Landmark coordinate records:
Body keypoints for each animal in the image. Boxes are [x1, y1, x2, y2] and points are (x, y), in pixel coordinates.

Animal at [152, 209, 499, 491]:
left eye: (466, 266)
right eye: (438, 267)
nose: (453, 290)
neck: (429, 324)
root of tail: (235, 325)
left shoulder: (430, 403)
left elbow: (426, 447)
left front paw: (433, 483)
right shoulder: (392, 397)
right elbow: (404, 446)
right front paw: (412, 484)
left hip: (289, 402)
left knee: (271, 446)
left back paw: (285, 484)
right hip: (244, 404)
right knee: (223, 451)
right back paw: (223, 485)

* * *

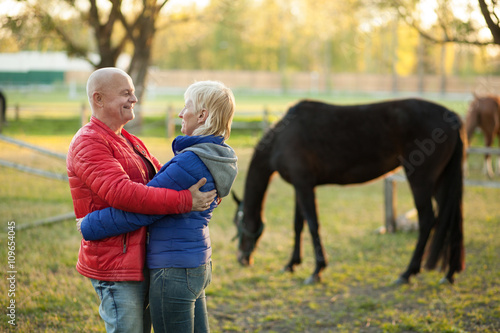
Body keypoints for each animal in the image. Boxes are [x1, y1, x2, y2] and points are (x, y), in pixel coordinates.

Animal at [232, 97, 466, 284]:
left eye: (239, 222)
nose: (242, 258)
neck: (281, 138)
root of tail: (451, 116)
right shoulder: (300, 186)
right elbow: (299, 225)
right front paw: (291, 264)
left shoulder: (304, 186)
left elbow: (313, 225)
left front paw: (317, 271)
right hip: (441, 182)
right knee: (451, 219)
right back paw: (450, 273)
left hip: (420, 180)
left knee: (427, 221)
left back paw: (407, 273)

WHAT IS NEEDED.
Scan the records above and report every line with the string "shoulder".

ANSWER SECTION.
left shoulder: (430, 403)
right shoulder: (392, 397)
right shoulder: (300, 186)
left shoulder: (304, 186)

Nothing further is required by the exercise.